• EXERCISE INSTRUCTIONS:
• A. Using the robot deployment text, say whether each statement agrees with it, answering yes or no and quoting the deciding words: (i) The /imu/data_raw topic is published at 100 Hz. (ii) The Docker setup restarts automatically when something fails. (iii) The robot subscribes to /cmd_vel for velocity commands.
• B. According to the robot deployment text, what prefix does the micro-ROS agent automatically add to firmware topics?

• TEXT SECTION:
----

Docker Deployment (Alternative)

For production deployment on Raspberry Pi, Docker provides a containerized solution with all dependencies pre-installed:

Features:

  • Pre-built ROS2 Humble environment with all dependencies
  • Automatic service orchestration with Docker Compose
  • Integrated Tailscale VPN for secure remote access
  • Persistent logs and configuration
  • Automatic restart on failure

Quick Start:

# Pull the pre-built image
docker pull mysteel/robot:humble-arm64

# Copy docker-compose configuration
cp docker/compose.robot-pi.yaml ~/compose.robot-pi.yaml

# Configure Tailscale (optional)
cp docker/.env.robot-pi.example ~/.env
# Edit ~/.env and add your TAILSCALE_AUTHKEY

# Start the robot
docker compose -f ~/compose.robot-pi.yaml up -d

# View logs
docker compose -f ~/compose.robot-pi.yaml logs -f

Documentation:

  • Includes build instructions, configuration options, and troubleshooting
  • Supports Tailscale VPN for remote access over 4G/5G networks

Running the Robot

  1. Start micro-ROS agent:

bash ros2 run micro_ros_agent micro_ros_agent serial --dev /dev/ttyACM0 -b 115200 # Or use auto-detection: python3 scripts/launch_microros_agent.py

  1. Launch robot bringup:

bash ros2 launch robot_bringup bringup.launch.py robot_model:=robot_xl

  1. Control with keyboard:

bash ros2 run teleop_twist_keyboard teleop_twist_keyboard

ROS2 Topics

The robot uses standard ROS2 topic names following REP-105:

Published Topics

Topic Message Type Rate Description
/joint_states sensor_msgs/JointState 100 Hz Wheel encoder feedback
/imu/data_raw sensor_msgs/Imu 50 Hz IMU data (ICM20948)
/odom nav_msgs/Odometry 50 Hz Wheel odometry
/sensors/range_tof sensor_msgs/Range Variable Time-of-Flight distance (VL6180X)
/sensors/range_ultrasonic sensor_msgs/Range Variable Ultrasonic distance (HC-SR04)
/sensors/illuminance sensor_msgs/Illuminance Variable Ambient light (VL6180X)
/odometry/wheels nav_msgs/Odometry 50 Hz Controller odometry output

Subscribed Topics

Topic Message Type Description
/cmd_vel geometry_msgs/Twist Velocity commands for robot motion

Topic Architecture

┌─────────────────────┐
│ Navigation / Teleop │
└──────────┬──────────┘
           │ /cmd_vel (Twist)
           ▼
┌─────────────────────┐
│ Mecanum Controller  │
└──────────┬──────────┘
           │ velocity commands
           ▼
┌─────────────────────┐
│ Hardware Interface  │──────> /cmd_vel (Twist)
│  (ros2_control)     │<────── /joint_states
└─────────────────────┘        /imu/data_raw
           │
           ▼
┌─────────────────────┐
│  micro-ROS Agent    │
│  (topic remapping)  │
└──────────┬──────────┘
           │ USB Serial
           ▼
┌─────────────────────┐
│  Pico Firmware      │
│  (micro-ROS)        │
└─────────────────────┘

Note: The micro-ROS agent automatically adds /rt/ prefix to firmware topics and remaps them to standard names. See micro-ROS Agent Configuration for details.

----

• INFORMATION SUPPLIED:
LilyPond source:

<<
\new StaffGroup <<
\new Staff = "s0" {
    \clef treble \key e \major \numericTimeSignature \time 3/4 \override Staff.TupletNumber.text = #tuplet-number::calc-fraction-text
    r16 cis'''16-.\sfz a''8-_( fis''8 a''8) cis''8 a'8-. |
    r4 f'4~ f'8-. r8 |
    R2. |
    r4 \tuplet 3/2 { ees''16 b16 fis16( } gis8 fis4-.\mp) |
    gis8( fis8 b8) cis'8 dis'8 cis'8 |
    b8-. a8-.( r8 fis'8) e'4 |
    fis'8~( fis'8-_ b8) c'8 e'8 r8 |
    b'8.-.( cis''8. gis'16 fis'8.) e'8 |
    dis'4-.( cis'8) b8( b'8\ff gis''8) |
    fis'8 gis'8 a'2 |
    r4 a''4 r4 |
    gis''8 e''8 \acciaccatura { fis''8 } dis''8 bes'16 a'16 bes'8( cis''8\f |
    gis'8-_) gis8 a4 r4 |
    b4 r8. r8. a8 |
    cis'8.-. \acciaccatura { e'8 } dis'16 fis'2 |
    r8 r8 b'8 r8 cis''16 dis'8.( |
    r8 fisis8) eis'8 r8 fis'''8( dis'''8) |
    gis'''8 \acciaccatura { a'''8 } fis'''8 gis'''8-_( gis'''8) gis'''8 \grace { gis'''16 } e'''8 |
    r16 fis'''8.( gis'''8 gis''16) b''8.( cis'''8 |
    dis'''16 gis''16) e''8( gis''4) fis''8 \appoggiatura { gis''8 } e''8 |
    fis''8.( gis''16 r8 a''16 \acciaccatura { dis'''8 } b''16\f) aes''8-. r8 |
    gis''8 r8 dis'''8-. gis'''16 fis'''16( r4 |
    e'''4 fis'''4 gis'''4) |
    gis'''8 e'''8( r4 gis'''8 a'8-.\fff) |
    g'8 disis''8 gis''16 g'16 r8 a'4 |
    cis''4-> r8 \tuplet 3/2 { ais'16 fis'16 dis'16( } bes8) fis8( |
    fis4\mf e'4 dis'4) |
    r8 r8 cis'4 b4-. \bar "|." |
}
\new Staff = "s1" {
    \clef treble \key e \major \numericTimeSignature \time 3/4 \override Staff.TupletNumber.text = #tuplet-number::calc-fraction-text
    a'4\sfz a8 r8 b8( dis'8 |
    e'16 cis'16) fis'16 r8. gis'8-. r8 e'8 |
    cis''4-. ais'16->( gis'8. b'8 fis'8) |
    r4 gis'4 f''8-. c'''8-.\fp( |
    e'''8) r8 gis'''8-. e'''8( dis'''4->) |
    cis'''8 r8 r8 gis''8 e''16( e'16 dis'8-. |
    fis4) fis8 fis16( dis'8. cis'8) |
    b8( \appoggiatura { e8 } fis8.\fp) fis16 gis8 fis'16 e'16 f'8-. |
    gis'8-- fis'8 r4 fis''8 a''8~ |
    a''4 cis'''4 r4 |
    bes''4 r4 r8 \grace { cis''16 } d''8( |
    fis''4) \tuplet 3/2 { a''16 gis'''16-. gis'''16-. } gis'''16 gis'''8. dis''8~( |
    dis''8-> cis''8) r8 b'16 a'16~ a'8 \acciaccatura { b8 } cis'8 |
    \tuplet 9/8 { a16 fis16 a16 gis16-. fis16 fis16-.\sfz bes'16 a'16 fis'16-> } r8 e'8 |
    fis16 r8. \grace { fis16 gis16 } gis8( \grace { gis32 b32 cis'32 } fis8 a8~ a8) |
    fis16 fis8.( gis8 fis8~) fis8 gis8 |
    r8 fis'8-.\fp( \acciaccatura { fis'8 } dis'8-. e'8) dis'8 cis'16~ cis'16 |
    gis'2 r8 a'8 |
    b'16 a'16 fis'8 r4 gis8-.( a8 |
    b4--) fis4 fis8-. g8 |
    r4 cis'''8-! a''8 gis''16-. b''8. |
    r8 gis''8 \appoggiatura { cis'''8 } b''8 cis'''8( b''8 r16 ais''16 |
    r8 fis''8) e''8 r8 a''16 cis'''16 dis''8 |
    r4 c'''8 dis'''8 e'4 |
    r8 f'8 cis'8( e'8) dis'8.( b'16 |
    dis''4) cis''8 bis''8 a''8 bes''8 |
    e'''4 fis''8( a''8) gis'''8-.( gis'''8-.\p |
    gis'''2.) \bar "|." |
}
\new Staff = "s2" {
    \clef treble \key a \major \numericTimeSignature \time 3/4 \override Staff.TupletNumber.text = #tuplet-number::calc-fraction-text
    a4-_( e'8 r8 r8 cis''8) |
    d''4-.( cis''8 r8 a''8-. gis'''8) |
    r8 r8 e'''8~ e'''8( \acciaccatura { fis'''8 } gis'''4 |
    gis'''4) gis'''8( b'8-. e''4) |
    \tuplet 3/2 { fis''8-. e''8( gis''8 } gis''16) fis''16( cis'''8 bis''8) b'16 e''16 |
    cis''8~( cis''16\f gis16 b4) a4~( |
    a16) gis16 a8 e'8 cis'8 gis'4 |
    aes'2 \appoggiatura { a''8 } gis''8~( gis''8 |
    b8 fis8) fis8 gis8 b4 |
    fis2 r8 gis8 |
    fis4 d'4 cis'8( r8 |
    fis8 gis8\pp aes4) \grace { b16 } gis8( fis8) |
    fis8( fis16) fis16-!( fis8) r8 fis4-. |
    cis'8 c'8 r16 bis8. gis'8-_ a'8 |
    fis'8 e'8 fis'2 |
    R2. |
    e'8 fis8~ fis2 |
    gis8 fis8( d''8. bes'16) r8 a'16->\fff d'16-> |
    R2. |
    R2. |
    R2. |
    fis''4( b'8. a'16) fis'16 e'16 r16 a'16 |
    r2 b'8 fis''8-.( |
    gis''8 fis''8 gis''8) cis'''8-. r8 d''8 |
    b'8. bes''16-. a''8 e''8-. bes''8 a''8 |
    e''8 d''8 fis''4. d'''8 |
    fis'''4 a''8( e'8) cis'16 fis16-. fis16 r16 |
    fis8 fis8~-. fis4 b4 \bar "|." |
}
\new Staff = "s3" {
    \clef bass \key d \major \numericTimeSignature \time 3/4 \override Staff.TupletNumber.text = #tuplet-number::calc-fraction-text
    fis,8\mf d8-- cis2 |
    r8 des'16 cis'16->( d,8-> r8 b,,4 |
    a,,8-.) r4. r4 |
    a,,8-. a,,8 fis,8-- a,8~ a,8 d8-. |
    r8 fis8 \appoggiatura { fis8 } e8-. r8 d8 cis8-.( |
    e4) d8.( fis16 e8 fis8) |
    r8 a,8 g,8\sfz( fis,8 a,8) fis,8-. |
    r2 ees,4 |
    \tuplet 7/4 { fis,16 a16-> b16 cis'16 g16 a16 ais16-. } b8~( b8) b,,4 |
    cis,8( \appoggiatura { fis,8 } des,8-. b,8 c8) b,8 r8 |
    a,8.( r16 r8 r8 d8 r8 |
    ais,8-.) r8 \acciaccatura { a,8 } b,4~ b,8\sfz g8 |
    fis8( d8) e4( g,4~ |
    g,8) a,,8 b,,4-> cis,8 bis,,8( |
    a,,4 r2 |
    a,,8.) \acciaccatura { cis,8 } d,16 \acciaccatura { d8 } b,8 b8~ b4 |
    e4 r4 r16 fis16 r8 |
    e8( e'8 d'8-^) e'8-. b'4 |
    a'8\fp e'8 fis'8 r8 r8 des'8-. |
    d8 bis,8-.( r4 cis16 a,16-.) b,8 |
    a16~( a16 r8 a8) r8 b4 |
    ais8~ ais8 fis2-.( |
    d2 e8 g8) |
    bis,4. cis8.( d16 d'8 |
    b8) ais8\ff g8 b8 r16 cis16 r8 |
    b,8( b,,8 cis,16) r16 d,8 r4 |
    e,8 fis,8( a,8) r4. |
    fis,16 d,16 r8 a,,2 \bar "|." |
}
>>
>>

----

• WORKED ANSWERS:
• A.
(i) No: "/imu/data_raw sensor_msgs/Imu 50 Hz IMU data (ICM20948)"
(ii) Yes: "Automatic restart on failure"
(iii) Yes: "/cmd_vel geometry_msgs/Twist Velocity commands for robot motion"

• B. It adds the /rt/ prefix.